— START OF DATA FOR THIS TASK —

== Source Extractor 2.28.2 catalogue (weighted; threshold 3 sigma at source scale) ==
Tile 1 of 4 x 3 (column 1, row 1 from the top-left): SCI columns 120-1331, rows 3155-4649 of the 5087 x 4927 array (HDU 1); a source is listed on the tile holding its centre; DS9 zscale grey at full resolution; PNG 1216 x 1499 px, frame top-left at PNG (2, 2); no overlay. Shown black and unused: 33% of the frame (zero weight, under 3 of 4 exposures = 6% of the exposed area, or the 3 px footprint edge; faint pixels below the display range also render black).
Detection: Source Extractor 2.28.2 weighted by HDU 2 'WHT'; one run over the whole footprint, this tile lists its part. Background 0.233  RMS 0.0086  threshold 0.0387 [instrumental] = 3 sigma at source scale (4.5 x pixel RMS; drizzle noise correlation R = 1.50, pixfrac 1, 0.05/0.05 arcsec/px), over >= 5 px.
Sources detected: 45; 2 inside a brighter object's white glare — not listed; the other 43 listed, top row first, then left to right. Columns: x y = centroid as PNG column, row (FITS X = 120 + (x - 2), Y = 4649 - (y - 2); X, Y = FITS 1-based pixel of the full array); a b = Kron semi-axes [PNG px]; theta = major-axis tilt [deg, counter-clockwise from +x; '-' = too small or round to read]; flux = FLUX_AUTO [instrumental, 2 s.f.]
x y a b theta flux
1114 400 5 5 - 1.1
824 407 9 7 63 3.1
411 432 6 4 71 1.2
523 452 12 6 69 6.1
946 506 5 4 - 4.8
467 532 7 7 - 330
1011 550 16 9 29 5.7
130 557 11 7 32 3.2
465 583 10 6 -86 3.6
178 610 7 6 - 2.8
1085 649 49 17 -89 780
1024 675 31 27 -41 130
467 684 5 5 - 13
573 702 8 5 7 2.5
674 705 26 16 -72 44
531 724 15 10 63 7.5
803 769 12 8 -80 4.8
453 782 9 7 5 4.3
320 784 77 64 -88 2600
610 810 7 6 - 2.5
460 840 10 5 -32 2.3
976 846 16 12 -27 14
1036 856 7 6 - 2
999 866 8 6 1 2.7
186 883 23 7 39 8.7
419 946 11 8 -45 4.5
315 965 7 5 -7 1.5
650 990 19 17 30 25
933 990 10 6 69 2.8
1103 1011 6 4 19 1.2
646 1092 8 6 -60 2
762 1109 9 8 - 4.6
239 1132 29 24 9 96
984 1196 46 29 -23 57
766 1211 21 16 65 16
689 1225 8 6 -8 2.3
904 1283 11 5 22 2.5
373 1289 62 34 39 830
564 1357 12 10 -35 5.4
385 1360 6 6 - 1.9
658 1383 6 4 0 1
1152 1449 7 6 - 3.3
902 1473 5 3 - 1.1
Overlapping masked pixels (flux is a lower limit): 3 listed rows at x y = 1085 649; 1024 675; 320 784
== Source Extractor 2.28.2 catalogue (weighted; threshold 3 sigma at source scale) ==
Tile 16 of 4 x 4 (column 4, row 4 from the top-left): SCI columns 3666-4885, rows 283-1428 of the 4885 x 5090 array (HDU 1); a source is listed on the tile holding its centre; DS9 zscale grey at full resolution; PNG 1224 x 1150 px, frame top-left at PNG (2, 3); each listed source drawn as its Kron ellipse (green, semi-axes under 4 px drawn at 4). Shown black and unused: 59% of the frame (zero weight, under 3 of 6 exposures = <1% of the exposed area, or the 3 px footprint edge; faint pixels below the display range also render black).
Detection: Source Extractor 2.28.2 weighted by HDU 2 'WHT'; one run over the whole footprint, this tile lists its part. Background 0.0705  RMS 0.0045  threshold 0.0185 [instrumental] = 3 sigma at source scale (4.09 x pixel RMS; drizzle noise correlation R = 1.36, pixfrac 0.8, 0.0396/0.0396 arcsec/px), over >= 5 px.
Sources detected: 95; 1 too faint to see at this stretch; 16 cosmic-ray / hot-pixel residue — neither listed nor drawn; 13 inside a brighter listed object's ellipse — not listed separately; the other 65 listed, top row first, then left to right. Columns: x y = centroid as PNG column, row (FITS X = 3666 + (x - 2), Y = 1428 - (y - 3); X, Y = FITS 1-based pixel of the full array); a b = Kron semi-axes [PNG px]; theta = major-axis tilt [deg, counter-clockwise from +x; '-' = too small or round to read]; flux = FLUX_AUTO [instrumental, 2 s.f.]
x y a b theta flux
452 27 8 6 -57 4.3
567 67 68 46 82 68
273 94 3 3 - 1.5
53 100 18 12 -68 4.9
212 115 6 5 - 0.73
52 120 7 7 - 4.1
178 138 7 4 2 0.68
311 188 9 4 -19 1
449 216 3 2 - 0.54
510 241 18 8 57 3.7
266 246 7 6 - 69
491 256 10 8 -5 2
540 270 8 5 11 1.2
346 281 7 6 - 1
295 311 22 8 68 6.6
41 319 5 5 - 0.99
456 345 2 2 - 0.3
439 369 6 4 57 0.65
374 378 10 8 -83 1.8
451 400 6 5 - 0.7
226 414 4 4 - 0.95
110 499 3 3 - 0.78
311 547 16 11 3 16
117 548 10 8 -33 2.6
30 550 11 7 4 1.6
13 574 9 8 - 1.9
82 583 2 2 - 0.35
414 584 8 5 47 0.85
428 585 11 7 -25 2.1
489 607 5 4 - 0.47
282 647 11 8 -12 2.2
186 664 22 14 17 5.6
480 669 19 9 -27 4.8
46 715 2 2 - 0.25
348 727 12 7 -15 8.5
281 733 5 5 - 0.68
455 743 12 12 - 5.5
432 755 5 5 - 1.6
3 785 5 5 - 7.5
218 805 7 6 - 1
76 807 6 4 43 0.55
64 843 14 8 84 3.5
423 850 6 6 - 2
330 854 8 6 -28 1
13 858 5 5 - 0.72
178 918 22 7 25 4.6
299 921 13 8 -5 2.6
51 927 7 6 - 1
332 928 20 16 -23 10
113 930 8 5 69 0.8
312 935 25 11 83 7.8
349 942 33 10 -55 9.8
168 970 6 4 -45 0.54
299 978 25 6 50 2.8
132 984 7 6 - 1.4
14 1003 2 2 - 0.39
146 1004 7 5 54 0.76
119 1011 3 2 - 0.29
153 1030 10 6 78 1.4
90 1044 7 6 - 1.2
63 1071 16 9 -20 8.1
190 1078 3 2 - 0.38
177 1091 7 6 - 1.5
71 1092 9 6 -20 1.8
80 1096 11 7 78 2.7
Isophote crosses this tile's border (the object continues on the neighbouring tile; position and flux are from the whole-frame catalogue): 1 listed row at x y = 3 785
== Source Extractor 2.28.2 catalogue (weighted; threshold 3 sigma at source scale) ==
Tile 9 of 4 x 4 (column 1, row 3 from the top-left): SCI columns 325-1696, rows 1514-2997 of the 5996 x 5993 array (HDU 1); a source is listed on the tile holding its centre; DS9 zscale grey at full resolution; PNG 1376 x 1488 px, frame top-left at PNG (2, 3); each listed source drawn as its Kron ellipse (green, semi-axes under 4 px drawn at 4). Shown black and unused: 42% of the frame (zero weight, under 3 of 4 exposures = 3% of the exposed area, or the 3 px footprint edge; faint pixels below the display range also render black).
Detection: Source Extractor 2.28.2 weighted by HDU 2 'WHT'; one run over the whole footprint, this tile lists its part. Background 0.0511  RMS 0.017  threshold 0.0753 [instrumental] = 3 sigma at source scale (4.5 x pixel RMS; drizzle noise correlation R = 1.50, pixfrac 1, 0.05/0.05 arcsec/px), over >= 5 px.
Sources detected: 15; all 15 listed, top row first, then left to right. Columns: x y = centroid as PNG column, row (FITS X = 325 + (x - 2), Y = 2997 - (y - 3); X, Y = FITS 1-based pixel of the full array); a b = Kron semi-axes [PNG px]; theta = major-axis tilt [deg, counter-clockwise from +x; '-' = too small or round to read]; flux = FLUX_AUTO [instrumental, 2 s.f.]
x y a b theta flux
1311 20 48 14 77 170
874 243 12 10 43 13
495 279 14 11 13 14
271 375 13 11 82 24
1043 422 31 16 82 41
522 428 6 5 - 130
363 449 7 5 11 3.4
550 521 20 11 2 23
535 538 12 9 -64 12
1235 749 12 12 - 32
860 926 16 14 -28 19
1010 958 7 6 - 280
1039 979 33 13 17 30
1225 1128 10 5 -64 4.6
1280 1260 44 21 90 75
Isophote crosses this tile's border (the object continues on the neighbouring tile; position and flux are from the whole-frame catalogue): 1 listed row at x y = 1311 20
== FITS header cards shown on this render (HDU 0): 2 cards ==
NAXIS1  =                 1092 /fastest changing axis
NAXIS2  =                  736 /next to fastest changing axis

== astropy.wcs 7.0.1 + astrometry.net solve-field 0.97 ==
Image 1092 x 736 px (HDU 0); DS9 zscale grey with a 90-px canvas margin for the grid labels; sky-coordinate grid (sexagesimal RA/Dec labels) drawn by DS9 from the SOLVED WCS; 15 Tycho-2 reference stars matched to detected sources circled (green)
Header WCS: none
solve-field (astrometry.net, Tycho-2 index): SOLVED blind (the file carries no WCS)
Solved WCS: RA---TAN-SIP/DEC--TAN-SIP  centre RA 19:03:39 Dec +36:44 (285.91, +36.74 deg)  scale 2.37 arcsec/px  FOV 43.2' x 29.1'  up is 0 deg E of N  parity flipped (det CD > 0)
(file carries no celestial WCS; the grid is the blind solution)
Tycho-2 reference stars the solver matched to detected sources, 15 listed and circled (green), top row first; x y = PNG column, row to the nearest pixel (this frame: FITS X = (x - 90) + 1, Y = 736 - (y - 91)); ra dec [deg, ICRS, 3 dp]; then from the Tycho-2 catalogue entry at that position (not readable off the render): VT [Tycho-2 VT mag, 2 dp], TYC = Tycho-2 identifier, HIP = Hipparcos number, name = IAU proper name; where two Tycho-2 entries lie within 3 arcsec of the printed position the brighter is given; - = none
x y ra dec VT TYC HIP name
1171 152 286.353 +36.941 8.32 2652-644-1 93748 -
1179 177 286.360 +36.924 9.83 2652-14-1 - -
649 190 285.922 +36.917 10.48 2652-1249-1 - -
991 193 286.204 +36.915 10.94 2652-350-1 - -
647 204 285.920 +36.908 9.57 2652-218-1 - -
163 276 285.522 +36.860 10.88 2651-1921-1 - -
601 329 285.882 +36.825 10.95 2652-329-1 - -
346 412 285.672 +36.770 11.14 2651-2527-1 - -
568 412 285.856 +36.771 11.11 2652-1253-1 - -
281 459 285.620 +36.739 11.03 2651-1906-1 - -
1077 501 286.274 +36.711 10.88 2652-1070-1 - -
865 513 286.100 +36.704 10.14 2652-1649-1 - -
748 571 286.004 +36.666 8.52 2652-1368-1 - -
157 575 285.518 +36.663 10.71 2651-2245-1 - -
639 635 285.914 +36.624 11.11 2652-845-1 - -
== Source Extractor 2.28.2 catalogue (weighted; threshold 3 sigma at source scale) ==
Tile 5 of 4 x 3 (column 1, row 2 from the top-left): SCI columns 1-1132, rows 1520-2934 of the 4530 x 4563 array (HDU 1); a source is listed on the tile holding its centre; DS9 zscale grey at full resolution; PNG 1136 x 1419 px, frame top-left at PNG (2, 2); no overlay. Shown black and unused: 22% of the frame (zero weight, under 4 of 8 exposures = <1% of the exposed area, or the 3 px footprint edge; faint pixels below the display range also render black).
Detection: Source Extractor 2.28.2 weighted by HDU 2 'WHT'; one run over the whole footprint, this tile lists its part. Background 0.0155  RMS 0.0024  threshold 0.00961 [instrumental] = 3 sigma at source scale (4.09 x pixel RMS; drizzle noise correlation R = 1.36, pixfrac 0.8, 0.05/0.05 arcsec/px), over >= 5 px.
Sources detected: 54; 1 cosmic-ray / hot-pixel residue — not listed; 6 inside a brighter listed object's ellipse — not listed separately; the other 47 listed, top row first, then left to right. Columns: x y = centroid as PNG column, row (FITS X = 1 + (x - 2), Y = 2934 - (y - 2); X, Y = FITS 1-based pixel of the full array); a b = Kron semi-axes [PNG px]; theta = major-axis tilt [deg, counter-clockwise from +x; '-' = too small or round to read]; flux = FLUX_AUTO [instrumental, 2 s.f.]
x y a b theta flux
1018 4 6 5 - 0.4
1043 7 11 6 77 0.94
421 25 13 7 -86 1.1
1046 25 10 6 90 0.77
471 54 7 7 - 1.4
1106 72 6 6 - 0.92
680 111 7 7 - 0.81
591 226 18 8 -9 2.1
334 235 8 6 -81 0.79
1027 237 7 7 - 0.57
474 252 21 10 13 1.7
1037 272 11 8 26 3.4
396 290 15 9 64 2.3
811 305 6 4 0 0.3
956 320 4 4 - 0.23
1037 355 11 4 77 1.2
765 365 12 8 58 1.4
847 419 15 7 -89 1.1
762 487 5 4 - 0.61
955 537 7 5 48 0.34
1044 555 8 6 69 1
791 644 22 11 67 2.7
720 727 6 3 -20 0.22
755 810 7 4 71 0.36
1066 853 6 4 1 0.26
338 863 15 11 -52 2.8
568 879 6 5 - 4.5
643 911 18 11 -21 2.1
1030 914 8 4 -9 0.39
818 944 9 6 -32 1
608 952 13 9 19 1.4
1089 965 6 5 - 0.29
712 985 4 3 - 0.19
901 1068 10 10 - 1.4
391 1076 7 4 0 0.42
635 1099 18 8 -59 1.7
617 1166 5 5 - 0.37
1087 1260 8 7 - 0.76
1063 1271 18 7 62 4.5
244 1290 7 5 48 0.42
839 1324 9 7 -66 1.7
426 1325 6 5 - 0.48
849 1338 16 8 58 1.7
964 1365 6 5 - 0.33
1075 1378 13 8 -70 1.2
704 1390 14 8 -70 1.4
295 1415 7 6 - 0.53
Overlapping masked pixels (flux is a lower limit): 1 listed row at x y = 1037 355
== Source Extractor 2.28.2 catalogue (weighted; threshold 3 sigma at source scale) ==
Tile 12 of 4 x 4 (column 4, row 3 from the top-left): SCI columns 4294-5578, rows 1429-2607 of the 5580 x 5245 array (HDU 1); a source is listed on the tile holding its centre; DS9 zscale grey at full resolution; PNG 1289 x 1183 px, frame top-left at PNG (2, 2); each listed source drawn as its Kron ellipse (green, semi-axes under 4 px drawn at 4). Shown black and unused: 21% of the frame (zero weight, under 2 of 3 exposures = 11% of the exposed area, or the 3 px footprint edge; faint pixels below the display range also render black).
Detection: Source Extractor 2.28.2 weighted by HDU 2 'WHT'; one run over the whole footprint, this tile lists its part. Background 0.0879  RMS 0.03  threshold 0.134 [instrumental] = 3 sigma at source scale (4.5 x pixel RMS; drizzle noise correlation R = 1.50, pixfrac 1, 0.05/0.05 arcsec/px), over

— END OF DATA FOR THIS TASK —

# INSTRUCTION:
Rewrite the lines from the line with "FITS header cards" up to and including the line with "Header WCS: none", putting "blank margin" in place of "canvas margin" and leaving the rest unchanged.

# WRITTEN RESPONSE:
== FITS header cards shown on this render (HDU 0): 2 cards ==
NAXIS1  =                 1092 /fastest changing axis
NAXIS2  =                  736 /next to fastest changing axis

== astropy.wcs 7.0.1 + astrometry.net solve-field 0.97 ==
Image 1092 x 736 px (HDU 0); DS9 zscale grey with a 90-px blank margin for the grid labels; sky-coordinate grid (sexagesimal RA/Dec labels) drawn by DS9 from the SOLVED WCS; 15 Tycho-2 reference stars matched to detected sources circled (green)
Header WCS: none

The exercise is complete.